De 1970 à 1980 : les routards découvrent la Suisse

Désormais, même les jeunes peuvent s’offrir des voyages au lointain, tout devient moins cher et presque tous ont suffisamment de travail : le monde semble ouvert à tous, en particulier aux US-Boys et aux Canadian Girls.

« En 1972, on s’attend à un bon million de ces Américains à l’apparence si différente. Le sac à dos haut aux couleurs choc est le symbole de leur rang. En guise de bible et de boussole, ils voyagent avec le livre « Europe on 5 $ a Day ». La devise de voyage de ces hordes aux poches peu remplies venues de la lointaine Amérique du Nord : autant de plaisir que possible pour le moins d’argent possible. » [1]

Aussi abordable que possible

Le monde semble ouvert à tous, en particulier aux US-Boys et aux Canadian Girls, qui, avec leurs budgets serrés, prennent quasiment d’assaut les auberges de jeunesse.

À partir de 1970, le nombre de nuitées augmente rapidement et de manière inattendue. Cela s’explique par le fait que de jeunes routards du monde entier découvrent la Suisse. Des vols charters avantageux et de nouveaux tarifs pour les jeunes permettent aux jeunes Américains de s’offrir de toutes nouvelles destinations de voyage. Ils se font un plaisir de descendre à l’Auberge de Jeunesse Wollishofen, qui est la première étape facile d’accès depuis l’aéroport de Zurich et constitue sans aucun doute le « point de convergence ». Chaque nuit, elle est « occupée jusqu’au dernier matelas », lit-on dans un reportage de l’émission télévisée Rundschau d’août 1972. Pour 4 francs et une carte de membre, les « Américains avec sac à dos » y passeraient même la nuit à la cave. L’affluence est telle qu’ils passent parfois la nuit à la gare en attendant qu’un lit d’auberge ou un autre lit bon marché se libère.
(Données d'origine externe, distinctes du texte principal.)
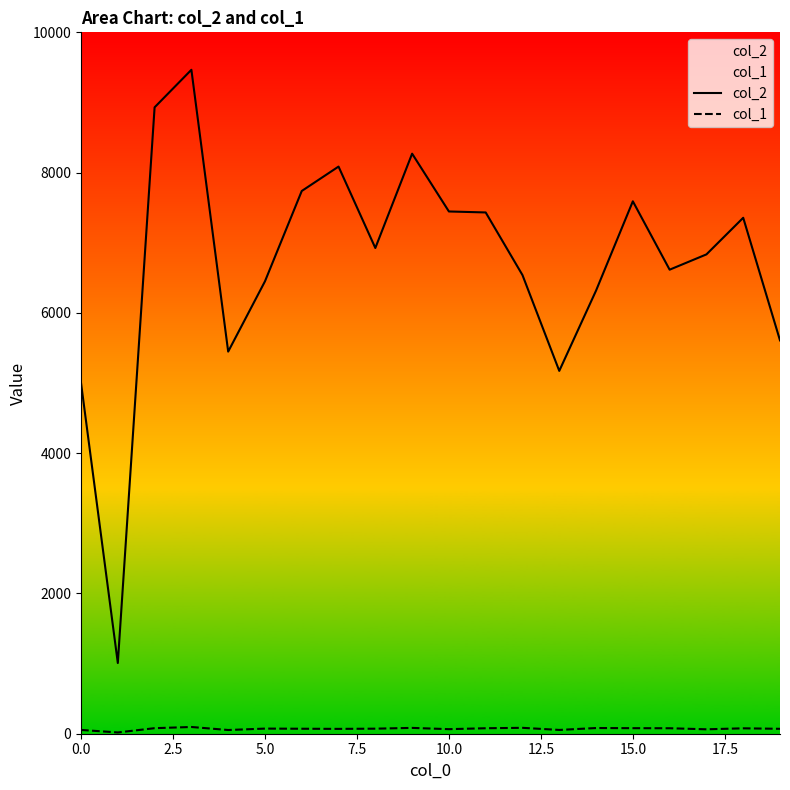

What is the highest value of the col_2 series?

9466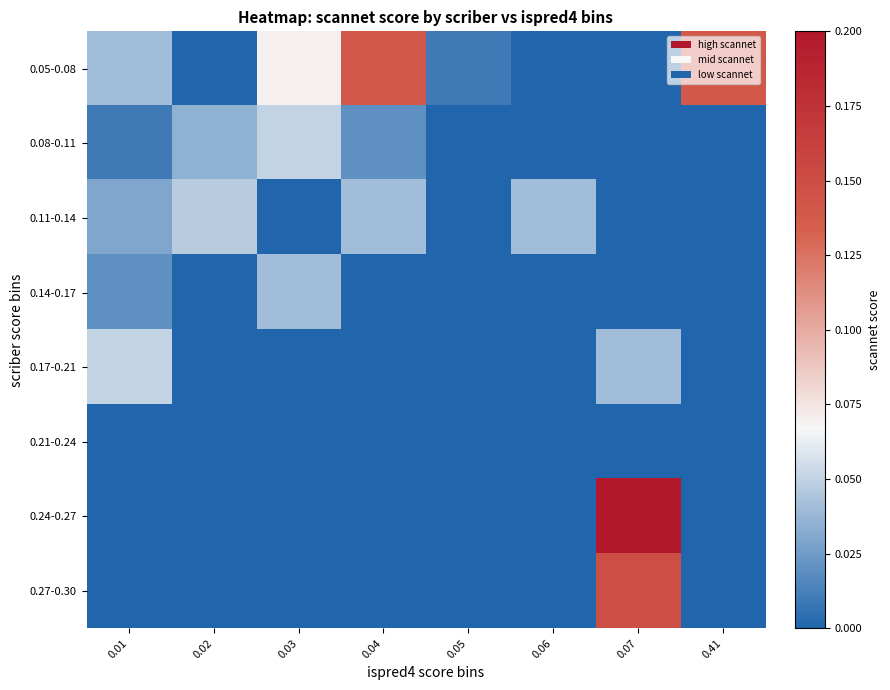

Reading right to left, transcribe all the data shown in this chart.

0.05-0.08: 0.41=0.1	0.07=0.0	0.06=0.0	0.05=0.0	0.04=0.1	0.03=0.1	0.02=0.0	0.01=0.0
0.08-0.11: 0.41=0.0	0.07=0.0	0.06=0.0	0.05=0.0	0.04=0.0	0.03=0.1	0.02=0.0	0.01=0.0
0.11-0.14: 0.41=0.0	0.07=0.0	0.06=0.0	0.05=0.0	0.04=0.0	0.03=0.0	0.02=0.0	0.01=0.0
0.14-0.17: 0.41=0.0	0.07=0.0	0.06=0.0	0.05=0.0	0.04=0.0	0.03=0.0	0.02=0.0	0.01=0.0
0.17-0.21: 0.41=0.0	0.07=0.0	0.06=0.0	0.05=0.0	0.04=0.0	0.03=0.0	0.02=0.0	0.01=0.1
0.21-0.24: 0.41=0.0	0.07=0.0	0.06=0.0	0.05=0.0	0.04=0.0	0.03=0.0	0.02=0.0	0.01=0.0
0.24-0.27: 0.41=0.0	0.07=0.2	0.06=0.0	0.05=0.0	0.04=0.0	0.03=0.0	0.02=0.0	0.01=0.0
0.27-0.30: 0.41=0.0	0.07=0.1	0.06=0.0	0.05=0.0	0.04=0.0	0.03=0.0	0.02=0.0	0.01=0.0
Ils veulent continuer leur voyage « in the Alps », à Lucerne et Interlaken pour rejoindre les « hommes des neiges », les alpinistes et les skieurs. Ou bien rester à Zurich. Le fait qu’ils ne parlent pas aux Suisses, selon leurs propres dires, est dû à la langue. Ces affirmations bouleversent l’idée fondamentale de l’entente entre les peuples au sein des auberges de jeunesse. La plupart d’entre eux seraient ravis de rencontrer quelqu’un de leur ville aux États-Unis, confie à la caméra une collaboratrice du service de voyage étudiant SSR avec un sourire narquois. 

À partir de 1972, le nouveau pass Interrail permet également de voyager à bon prix. Grâce à toutes ces nouvelles possibilités de transport abordables et adaptées aux besoins des jeunes, les auberges de jeunesse accueillent un public plus international que jamais. Dans les années 1970, seuls 30 % environ des nuitées dans les Auberges de Jeunesse Suisses reviennent à la population locale. Les derniers bastions de l’abstinence des 50 dernières années tombent : les premières salles fumeurs sont aménagées et l’association internationale lève l’interdiction de consommer de l’alcool en 1978. Ce dernier principe existe encore en Suisse, car il faut une licence de débit pour pouvoir servir des boissons alcoolisées. Outre l’impôt sur l’alcool dû, les Auberges de Jeunesse craignent dans un premier temps une atteinte à l’image qui pourrait entraîner la privation de fonds publics. 

Les bons chiffres de fréquentation ne doivent pas masquer le besoin urgent d’agir au niveau des auberges de jeunesse. De nombreux bâtiments subissent les ravages du temps et nécessitent des rénovations, voire de nouvelles constructions. Dans ce contexte, une étude de l’EPF est commandée. Les auteur*e*s concluent qu’une réorganisation doit être lancée et que les différents districts régionaux doivent être réorganisés et réduits. L’étude de planification constate toutefois aussi qu’il existe un besoin important d’hébergements non commerciaux à prix avantageux dans le domaine du tourisme des jeunes. Ce qui se confirme dans les années à venir. Il s’agit maintenant de sécuriser les actifs et de protéger les bâtiments contre les décisions imprévisibles des assemblées des membres. L’Association des Auberges de Jeunesse de Zurich trouve la solution en créant la Fondation Suisse pour le Tourisme Social en 1973. La propriété immobilière passe à la nouvelle organisation, qui gère les biens immobiliers et la fortune qui en découle. L’Association des Auberges de Jeunesse de Zurich peut désormais se concentrer entièrement sur la gestion de l’exploitation et la collaboration avec les 13 organisations régionales d’auberges de jeunesse. Petit à petit, on envisage également leur fusion. Le 11 mai 1973, Jakob Kern et Willy Mersiovsky signent l’acte de fondation au nom de l’Association des Auberges de Jeunesse de Zurich, inaugurant ainsi une nouvelle ère.